Dr. Jordan Tishler, an internist who spent 15 years handling emergency medicine at the Boston VA, last year launched a cannabis-centered practice with two locations just outside Boston. He says many patients are looking to reduce their use of opioids, and he’s glad to offer something he says is safer.
One of his patients is Harris Barron, a 90-year-old artist, World War II veteran, and retired teacher with rheumatoid arthritis. He avoids opioids. he says, because “I don’t like being doped up all day. I like a clear head.” Since starting to use cannabis about a year ago—typically once a day before bedtime—he’s cut his daily intake of ibuprofen by about 40%. Barron still senses the pain of arthritis, but says it’s no longer disabling or all-consuming.
Opioids mimic natural brain chemicals, but with critical differences.
Tishler adds that most patients do well with low doses of cannabis. “The amount they find relief with is nowhere near what laypeople recommend to each other or what recreational users take.”
In a sense, the brain comes built to respond to cannabinoids like THC and CBD, key chemicals in marijuana. In fact, the brain makes its own so-called endogenous cannabinoids, which fit the same receptors the way a key fits a lock.
Opioids also mimic natural brain chemicals, but with critical differences. Opioids are taken up by receptors that control our breathing; filling too many receptors leads to a potentially lethal overdose. In stark contrast, cannabinoids don’t affect the brain stem, where breathing and other basic life support functions are found. As a result, you can’t fatally overdose.
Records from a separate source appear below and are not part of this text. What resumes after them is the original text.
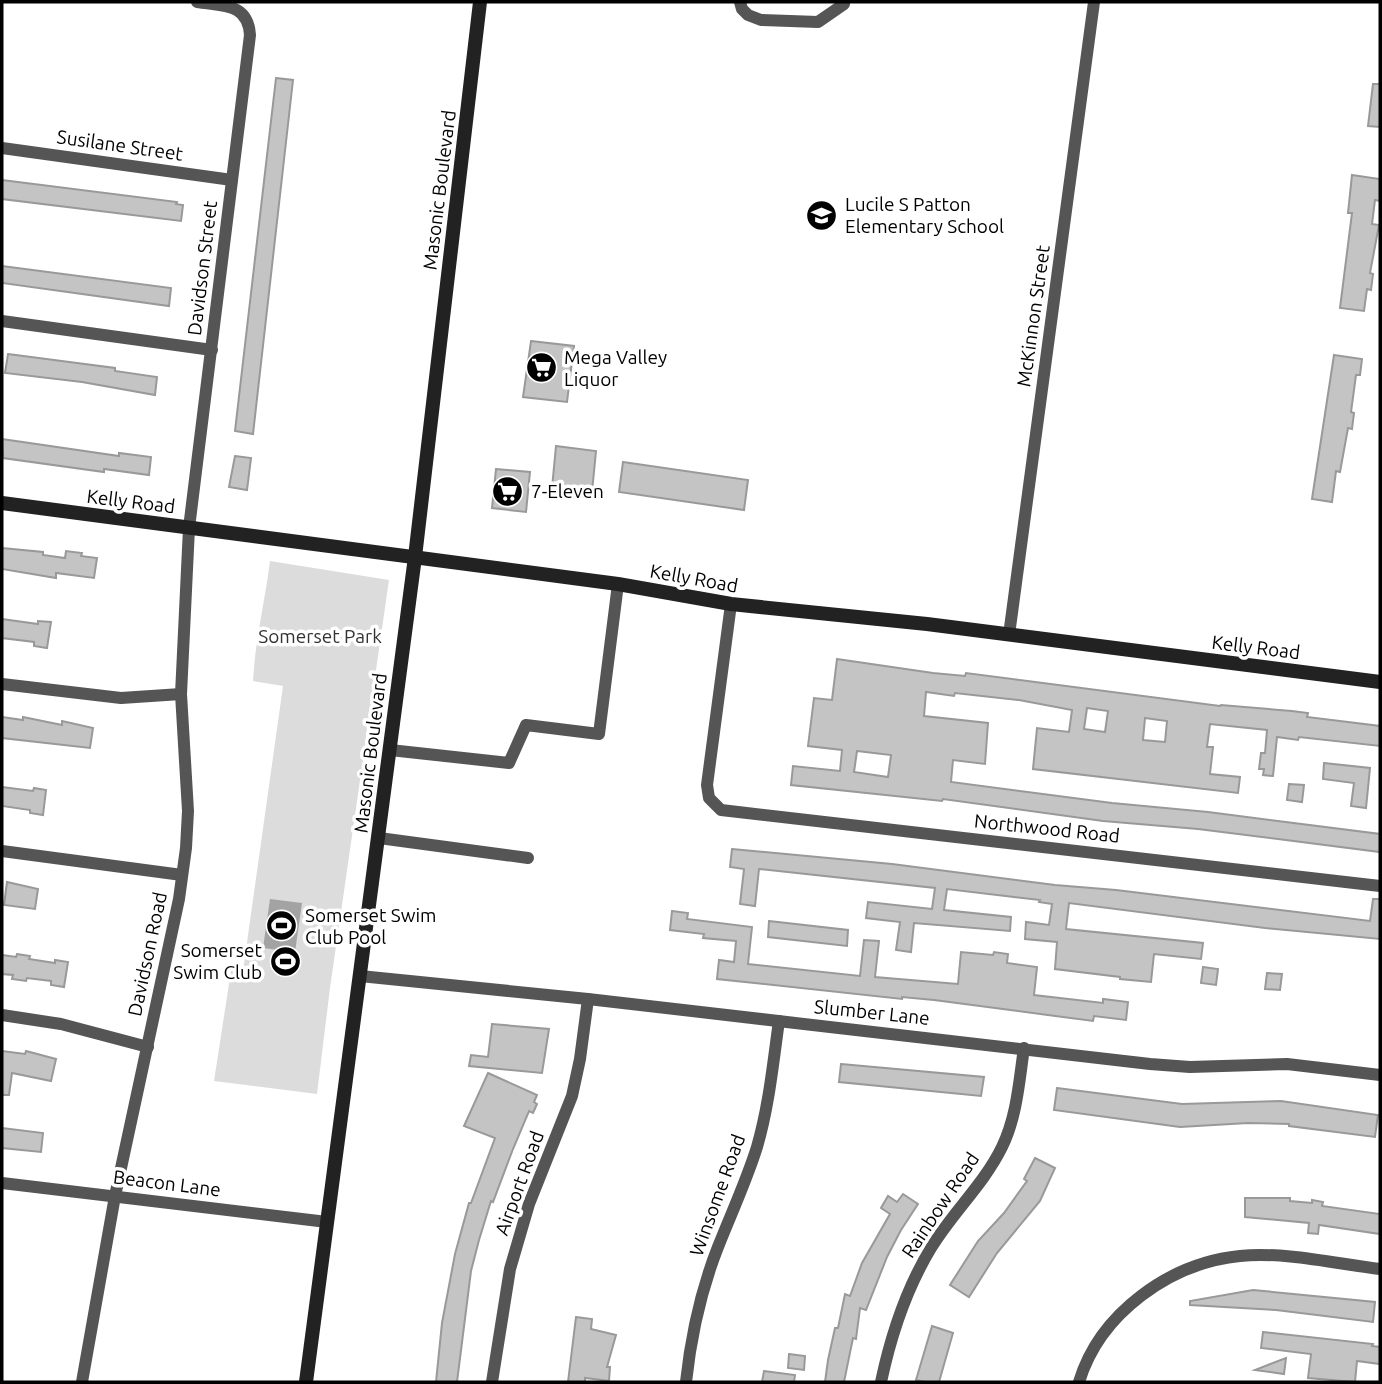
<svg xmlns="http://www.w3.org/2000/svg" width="1382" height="1384" viewBox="0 0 1382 1384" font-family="Ubuntu,sans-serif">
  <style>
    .green { fill: #dcdcdc }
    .water { fill: #a3a3a3 }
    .building { fill: #c4c4c4; stroke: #999; stroke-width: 2; fill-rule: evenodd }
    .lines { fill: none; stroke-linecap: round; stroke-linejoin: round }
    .street { stroke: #555; stroke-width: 12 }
    .secondary { stroke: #222; stroke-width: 14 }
    .labels { text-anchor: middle; stroke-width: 7; stroke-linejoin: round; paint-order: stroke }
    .street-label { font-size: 19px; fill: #000; stroke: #fff }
    .poi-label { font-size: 19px; fill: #000; stroke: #fff; text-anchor: start }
    .park-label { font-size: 19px; fill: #333; stroke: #fff }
  </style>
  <rect width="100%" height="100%" fill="#fff"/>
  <!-- green -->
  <path class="green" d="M270,561l119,19 -59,408 -13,106 -103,-13 17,-110h12l40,-285 -30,-5c2,-40 12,-80 17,-120z"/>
  <!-- water -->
  <path class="water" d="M270,899l32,4 -7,49 -32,-4z"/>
  <!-- building -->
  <g class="building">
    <path d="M276,78l17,2 -40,354 -18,-3z"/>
    <path d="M1373,84h7v43l-12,-1z"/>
    <path d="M1352,175l28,4v22l-5,-1 -3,24 7,1 -9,48 3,1 -2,16 -4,-1 -3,22 -24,-3 12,-95h-4z"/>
    <path d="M2,180l175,22 -1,2 7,1 -2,16 -179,-22z"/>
    <path d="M2,266l169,22 -2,18 -167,-23z"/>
    <path d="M531,341l43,5 -7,56 -44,-5z"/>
    <path d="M8,354l69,9 38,5v3l42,6 -2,18 -73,-13 -77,-9z"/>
    <path d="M1334,355l28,4 -2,16h-4l-5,37 3,1 -2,16 -4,-1 -8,44 -4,-1 -4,31 -20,-3z"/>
    <path d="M2,439l117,17v-3l32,4 -2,18 -45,-6v3l-101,-14z"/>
    <path d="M556,446l40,5 -4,41 -40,-4z"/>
    <path d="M235,456l16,2 -4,32 -18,-3z"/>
    <path d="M623,462l125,18 -4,30 -125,-18z"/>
    <path d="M496,469l34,3 -4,40 -34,-4z"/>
    <path d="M2,548l41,4v3l22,3 1,-7 16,2 -1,3 16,2 -3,20 -38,-5v5l-54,-9z"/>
    <path d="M2,619l36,5v-3l13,1 -4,26 -13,-2v-4l-32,-4z"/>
    <path d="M837,659l96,14 32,3 1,-3 254,33 1,-1 71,6 16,2 -1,4 73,9v20l-81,-9 -1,3 -21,-3 -4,39 -10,-1 1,-6h-5l2,-16h4l2,-23 -57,-6 -3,23h6l-3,27 30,3 -2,16 -205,-24 4,-41 32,4 3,-22 -53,-10 -64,-7 -1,3 -28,-4 -2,24 64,7 -3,41 -32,-4 -2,22 161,21 96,9 172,22v18l-182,-23 -95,-8 -160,-22 -1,2 -151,-16 2,-19 47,5 2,-21 -34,-4 6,-48 18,2zM1087,708l21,3 -3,21 -21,-3zM1145,718l22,3 -2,21 -22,-2zM857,751l34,4 -3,22 -34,-5z"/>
    <path d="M2,717l21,3v-3l39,8v-4l31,7 -3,20 -88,-10z"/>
    <path d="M1324,763l46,5 -4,40 -15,-2 3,-23 -31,-4z"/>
    <path d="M1289,784l15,1 -2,17 -15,-2z"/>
    <path d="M2,787l31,4 1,-3 12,2 -3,25 -13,-2v-3l-28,-4z"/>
    <path d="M732,849l160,15 163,21 61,5 254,31 3,-22h7v40l-115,-11 -196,-25 -3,26 137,14 -2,16 -47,-5 -3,28 -31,-3v-2l-65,-8 2,-27 -32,-3 1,-17 23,3 3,-21 -13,-2 1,-2 -93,-11 -3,21 67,7 -1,14 -96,-8 -3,29 -15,-2 4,-28 -34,-4 2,-16 64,7 3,-21 -176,-19 -4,37 -15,-2 4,-35 -14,-2z"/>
    <path d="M7,882l31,7 -3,20 -31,-4z"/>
    <path d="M672,911l16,2 -1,6 65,8 -4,37 112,12 4,-36 15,1 -4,36 83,7 3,-32 32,3 1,-3 14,2 -1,9 30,4 -3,28 69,8v-4l25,3 -2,18 -32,-4 -1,5 -159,-21 -32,-3v2l-185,-20 2,-19 15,2 2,-21 -33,-3 1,-4 -34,-4z"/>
    <path d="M769,921l79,9 -1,16 -79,-9z"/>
    <path d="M17,954l13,2 -1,3 26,4v-3l13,2 -4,25 -13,-2v-4l-24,-3 -1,3 -14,-2 1,-4 -11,-1v-19l14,2z"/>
    <path d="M1203,967l15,2 -2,16 -15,-2z"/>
    <path d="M1267,973l15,1 -2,16 -15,-1z"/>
    <path d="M492,1024l57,5 -7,44 -73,-7 2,-11 17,2z"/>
    <path d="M2,1051l23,3 1,-3 30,8 -5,22 -39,-8 -3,22h-7z"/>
    <path d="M841,1064l143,13 -3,19 -142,-14z"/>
    <path d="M488,1073l49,22 -3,7 3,2 -4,9 -4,-2 -16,38 -20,53 -2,-1 -12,39 -8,31 -14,111h-21l6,-59 13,-69 14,-51h2l24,-65 -31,-12z"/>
    <path d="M1057,1088l125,16 99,-3 97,14 -3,22 -86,-11v-2l-41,-1 -68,4 -126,-17z"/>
    <path d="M2,1128l41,5 -2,19 -39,-4z"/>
    <path d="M1035,1158l20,10 -15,33 -43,52 -28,44 -19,-12 28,-44 26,-28 23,-32 -3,-2z"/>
    <path d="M903,1194l15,10 -17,26 -14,27 -21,53 -6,-2 -4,31 -3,-1 -9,44h-19l3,-22 7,-32h3l7,-34 5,2 12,-33 28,-49 -9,-6 7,-12 9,6z"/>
    <path d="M1245,1198h45v3l22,2v-3l11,2 -1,4 58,8v20l-61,-9 -1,9 -10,-1 1,-10 -64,-6z"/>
    <path d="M1253,1290l122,12 -2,20 -97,-12 -86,-5v-4z"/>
    <path d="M576,1317l16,2 -1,10 25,6 -9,32h3l-1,14 -24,-3v4h-17z"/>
    <path d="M932,1326l21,7 -14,49h-14l-9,-2z"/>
    <path d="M1263,1332l110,12 -1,2 8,1v17l-23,-3 -2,21 -47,-4 3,-24 -50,-6z"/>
    <path d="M789,1354l16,2 -1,14 -16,-2z"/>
    <path d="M1286,1358l-2,16 -29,-4z"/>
    <path d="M764,1371l31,4 -1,7h-32z"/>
  </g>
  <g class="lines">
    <!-- street -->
    <g class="street">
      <path d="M740,2l2,7 6,6 13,5 57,2 26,-18"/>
      <path d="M2,148l230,32"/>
      <path d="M2,321l210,29"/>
      <path d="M731,604l-24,181 2,13 12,12 659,76"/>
      <path d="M1009,635l85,-633"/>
      <path d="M2,684l119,14 60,-4"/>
      <path d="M390,750l119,13 17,-38 73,9 19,-150"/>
      <path d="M379,838l149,20"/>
      <path d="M2,851l180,24"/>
      <path d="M360,976l228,23 562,65 40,3 97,-3 93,11"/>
      <path d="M2,1015l59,9 87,23"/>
      <path d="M2,1183l325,39"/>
      <path d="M82,1382l33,-186 64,-297 7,-51 2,-37 -7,-117 8,-166 61,-493c-2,-32 -27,-29 -53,-33"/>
      <path d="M492,1382l18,-113 19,-65 43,-108 8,-37 8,-60"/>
      <path d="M686,1382c5,-46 15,-92 32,-135 13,-33 28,-65 39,-100 12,-41 16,-84 22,-126"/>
      <path d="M881,1382c10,-47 25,-93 50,-134 21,-35 53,-64 71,-101 15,-31 17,-65 22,-99"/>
      <path d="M1079,1382c21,-69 91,-119 161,-126 42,-5 98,8 140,13"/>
    </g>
    <!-- secondary -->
    <g class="secondary">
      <path d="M2,503l616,81 113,20 196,20 453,58"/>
      <path d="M306,1382l109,-825 65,-555"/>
    </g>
  </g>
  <!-- icons -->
  <defs>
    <symbol id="school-disc" viewBox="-11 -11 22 22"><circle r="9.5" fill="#000" stroke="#fff"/><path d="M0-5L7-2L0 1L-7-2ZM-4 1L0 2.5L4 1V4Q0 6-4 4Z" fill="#fff"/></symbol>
    <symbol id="supermarket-disc" viewBox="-11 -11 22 22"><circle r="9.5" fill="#000" stroke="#fff"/><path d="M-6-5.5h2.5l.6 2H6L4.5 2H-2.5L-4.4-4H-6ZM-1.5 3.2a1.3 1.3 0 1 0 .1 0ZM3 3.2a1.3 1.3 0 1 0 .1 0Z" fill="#fff"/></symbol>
    <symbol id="stadium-disc" viewBox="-11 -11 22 22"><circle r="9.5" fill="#000" stroke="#fff"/><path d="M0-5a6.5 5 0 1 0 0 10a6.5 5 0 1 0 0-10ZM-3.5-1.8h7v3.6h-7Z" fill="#fff"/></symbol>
  </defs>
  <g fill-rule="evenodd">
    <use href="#school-disc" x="804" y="198" width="35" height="35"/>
    <use href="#supermarket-disc" x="524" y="350" width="35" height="35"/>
    <use href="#supermarket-disc" x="490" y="474" width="35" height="35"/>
    <use href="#stadium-disc" x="264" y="908" width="35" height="35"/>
    <use href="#stadium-disc" x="268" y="944" width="35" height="35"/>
  </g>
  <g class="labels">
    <!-- street labels -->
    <g class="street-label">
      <text transform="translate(120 145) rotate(8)" y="7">Susilane Street</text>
      <text transform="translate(439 190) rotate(-83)" y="7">Masonic Boulevard</text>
      <text transform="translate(202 268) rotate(-83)" y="7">Davidson Street</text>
      <text transform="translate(1033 316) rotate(-82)" y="7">McKinnon Street</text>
      <text transform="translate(131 501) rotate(7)" y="7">Kelly Road</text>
      <text transform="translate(694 578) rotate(10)" y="7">Kelly Road</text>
      <text transform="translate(1256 647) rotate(7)" y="7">Kelly Road</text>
      <text transform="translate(370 753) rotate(-83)" y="7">Masonic Boulevard</text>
      <text transform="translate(1047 828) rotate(6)" y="7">Northwood Road</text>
      <text transform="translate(147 954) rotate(-78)" y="7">Davidson Road</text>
      <text transform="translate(872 1012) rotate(6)" y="7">Slumber Lane</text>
      <text transform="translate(167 1183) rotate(7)" y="7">Beacon Lane</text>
      <text transform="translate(519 1183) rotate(-70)" y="7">Airport Road</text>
      <text transform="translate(717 1195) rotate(-70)" y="7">Winsome Road</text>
      <text transform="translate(940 1205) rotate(-56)" y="7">Rainbow Road</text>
    </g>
    <!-- poi labels -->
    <g class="poi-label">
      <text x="845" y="211">Lucile S Patton<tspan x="845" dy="22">Elementary School</tspan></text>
      <text x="564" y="364">Mega Valley<tspan x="564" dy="22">Liquor</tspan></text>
      <text x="531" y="498">7-Eleven</text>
      <text x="305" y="922">Somerset Swim<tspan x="305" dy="22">Club Pool</tspan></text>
      <text x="262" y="957" text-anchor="end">Somerset<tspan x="262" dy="22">Swim Club</tspan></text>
    </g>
    <!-- park labels -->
    <g class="park-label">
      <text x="320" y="643">Somerset Park</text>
    </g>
  </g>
  <!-- border -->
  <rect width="1382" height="1384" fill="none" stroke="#000000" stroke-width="7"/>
</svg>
Some studies suggest that states where patients can legally use cannabis have lower rates of opioid addiction. But no clinical trial has tracked individuals to see if cannabis helps reduce their opioid use. Dr. Timothy Naimi, an internist and public health specialist at Boston University School of Medicine, says it’s too early to draw conclusions. “In the state-level studies, we don’t even know how many folks were using marijuana already.”
Naimi also worries that cannabis use might increase the number of accidents—the data is inconclusive—and that some new users will become dependent.
TREATMENT OF LAST RESORT
The explosion of opioid use came after the publication of studies which found that terminal cancer patients were able to use the drugs without developing the kind of dependence and negative side effects that many predicted. Helped by a marketing push, the drugs were soon being prescribed for a variety of long-term pain patients.
It became apparent that the sense of security was false, and rates of addiction began to surge. At the same time, recent literature reviews find that for most chronic pain, opioids offer only a modest benefit.
Even so, no newer approach can rival opioids when it comes to providing immediate relief from severe, acute pain. Kevin Walsh, the burn patient, was still gushing over VR and video games when he recalled one of his first wound care sessions. “They started to do it, and the pain was just unbearable. And so they gave me an injection of fentanyl in my IV, and minutes later, I felt almost nothing. The pain was gone.”